Language of document : ECLI:EU:F:2012:47

ARRÊT DU TRIBUNAL DE LA FONCTION PUBLIQUE DE L’UNION EUROPÉENNE
(troisième chambre)

28 mars 2012


Affaire F–19/10


Letizia Marsili

contre

Commission européenne

« Fonction publique – Concours général – Non-inscription sur la liste de réserve – Évaluation de l’épreuve orale – Composition du jury »

Objet :      Recours, introduit au titre de l’article 270 TFUE, applicable au traité CEEA en vertu de son article 106 bis, par lequel Mme Marsili demande, à titre principal, l’annulation de la décision du jury du concours général EPSO/AST/51/08 n’inscrivant pas son nom sur la liste de réserve.
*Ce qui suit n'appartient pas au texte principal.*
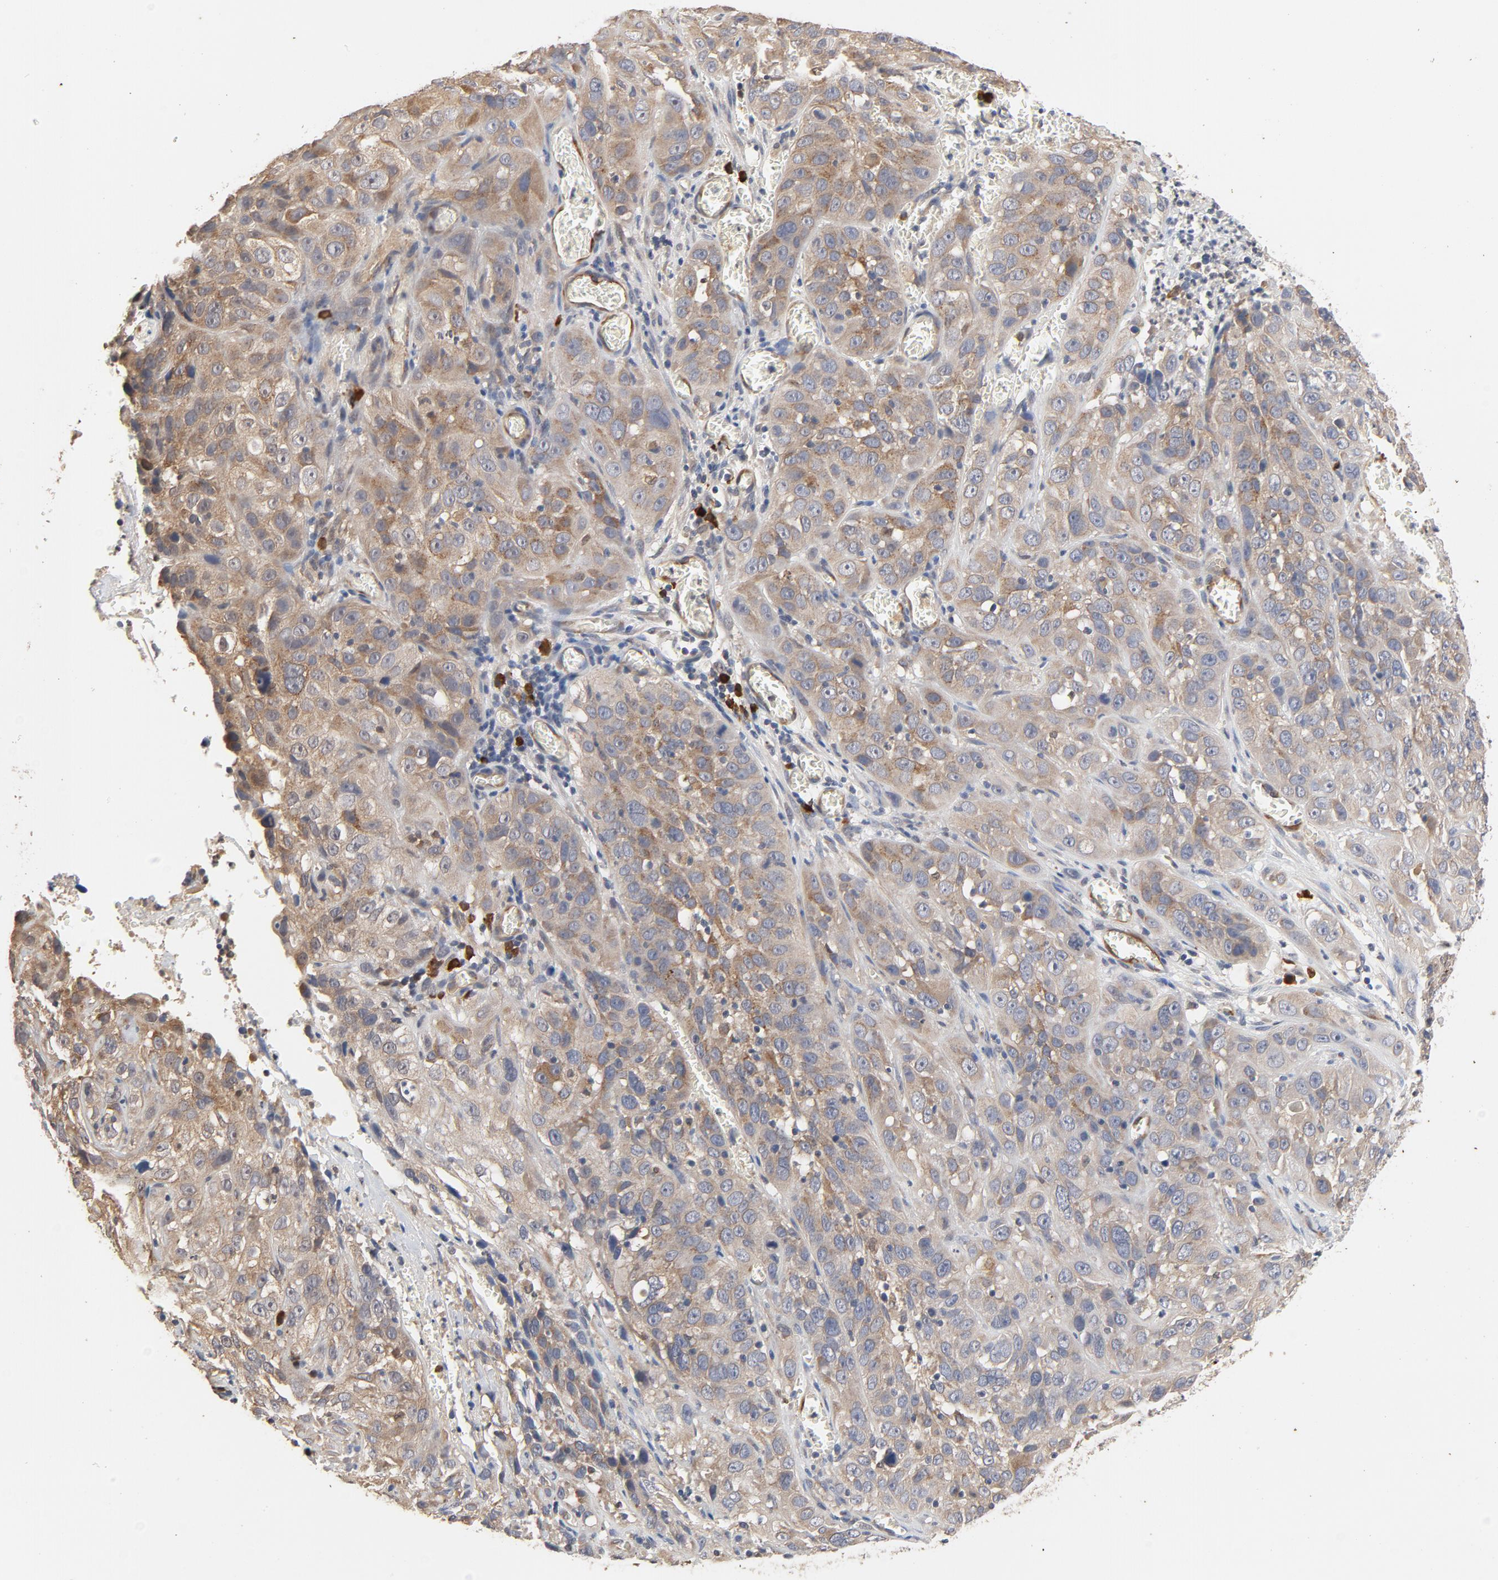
{"staining": {"intensity": "weak", "quantity": ">75%", "location": "cytoplasmic/membranous"}, "tissue": "cervical cancer", "cell_type": "Tumor cells", "image_type": "cancer", "snomed": [{"axis": "morphology", "description": "Squamous cell carcinoma, NOS"}, {"axis": "topography", "description": "Cervix"}], "caption": "Squamous cell carcinoma (cervical) tissue reveals weak cytoplasmic/membranous positivity in approximately >75% of tumor cells", "gene": "UBE2J1", "patient": {"sex": "female", "age": 32}}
Décision :      Le recours est rejeté. La requérante supporte l’ensemble des dépens.

Sommaire

1.      Fonctionnaires – Concours – Concours sur titres et épreuves – Modalités et contenu des épreuves – Pouvoir d’appréciation du jury – Contrôle juridictionnel – Limites

(Statut des fonctionnaires, annexe III)

2.      Fonctionnaires – Concours – Évaluation des aptitudes des candidats – Pouvoir d’appréciation du jury – Contrôle juridictionnel – Limites

(Statut des fonctionnaires, annexe III, art. 5)
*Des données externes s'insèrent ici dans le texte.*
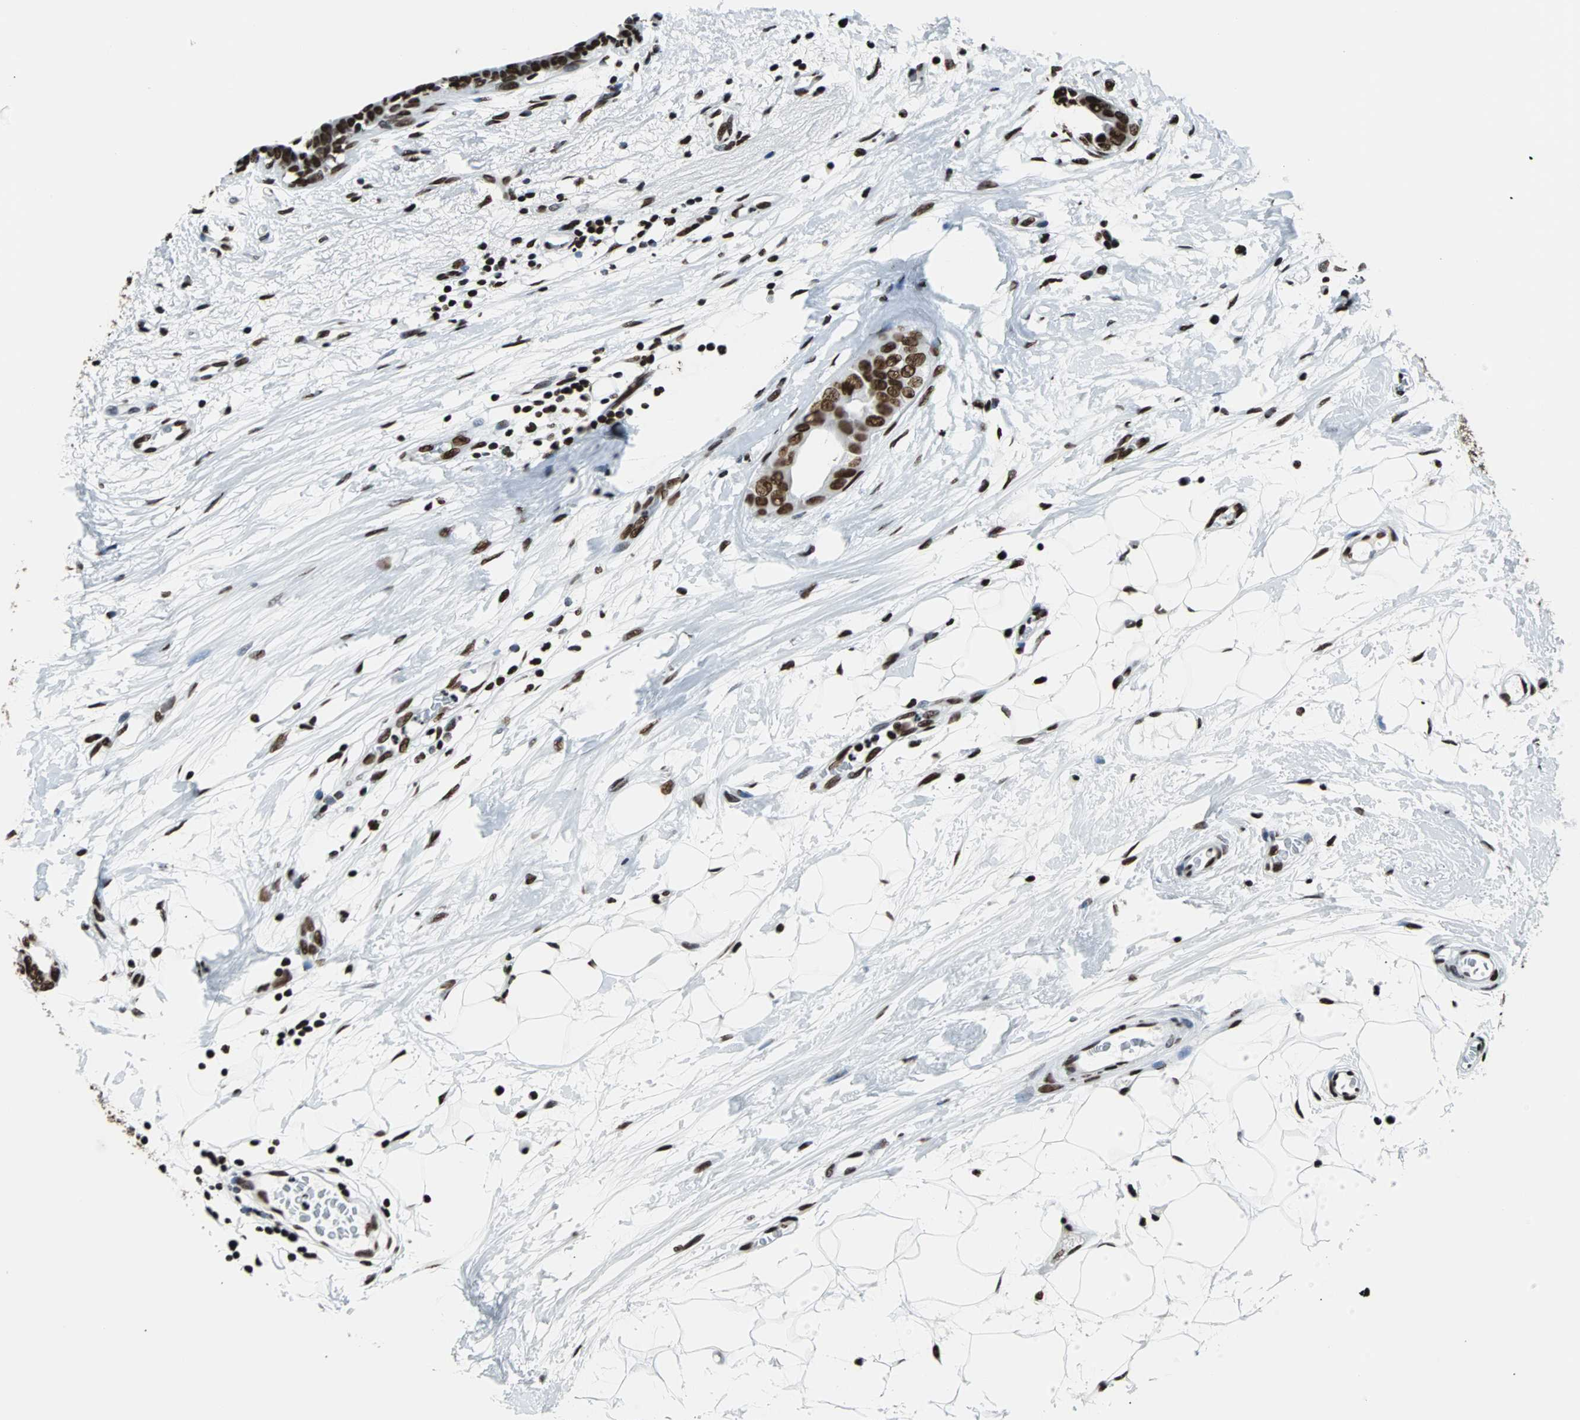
{"staining": {"intensity": "strong", "quantity": ">75%", "location": "nuclear"}, "tissue": "breast cancer", "cell_type": "Tumor cells", "image_type": "cancer", "snomed": [{"axis": "morphology", "description": "Duct carcinoma"}, {"axis": "topography", "description": "Breast"}], "caption": "The immunohistochemical stain highlights strong nuclear positivity in tumor cells of breast infiltrating ductal carcinoma tissue. (brown staining indicates protein expression, while blue staining denotes nuclei).", "gene": "FUBP1", "patient": {"sex": "female", "age": 40}}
3.      Fonctionnaires – Concours – Jury – Rejet de candidature – Obligation de motivation – Portée – Respect du secret des travaux

(Statut des fonctionnaires, art. 25 ; annexe III, art. 6)
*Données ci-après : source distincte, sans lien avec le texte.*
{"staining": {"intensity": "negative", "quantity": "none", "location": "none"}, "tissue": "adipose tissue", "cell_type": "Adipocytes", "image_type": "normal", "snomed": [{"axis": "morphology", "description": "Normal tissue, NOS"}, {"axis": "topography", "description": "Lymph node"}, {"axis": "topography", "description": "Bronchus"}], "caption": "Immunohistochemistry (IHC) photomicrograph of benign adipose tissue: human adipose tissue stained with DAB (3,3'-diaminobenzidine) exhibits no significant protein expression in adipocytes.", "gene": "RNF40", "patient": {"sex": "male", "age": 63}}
4.      Fonctionnaires – Concours – Jury – Composition – Représentation équilibrée entre les femmes et les hommes

(Statut des fonctionnaires, annexe III, art. 3, al. 5)

1.      Le jury dispose d’un large pouvoir d’appréciation quant aux modalités et au contenu détaillé des épreuves prévues dans le cadre d’un concours. Le juge ne saurait censurer les modalités d’une épreuve que dans la mesure nécessaire pour assurer le traitement égal des candidats et l’objectivité du choix opéré entre ceux-ci. Il n’appartient pas davantage au juge de censurer le contenu détaillé d’une épreuve, sauf si celui-ci sort du cadre indiqué dans l’avis de concours ou n’a pas de commune mesure avec les finalités de l’épreuve ou du concours.

S’agissant de critères n’ayant pas trait à des connaissances spécifiques que le candidat doit posséder, mais à des qualités comme la « motivation », la « capacité d’adaptation » ou la « créativité », dont le candidat doit faire preuve, ces qualités du candidat peuvent être appréciées au regard de son comportement et de ses déclarations lors de l’épreuve orale, sans qu’aucune question, ayant un rapport direct ou explicite avec les qualités en cause, ne soit posée.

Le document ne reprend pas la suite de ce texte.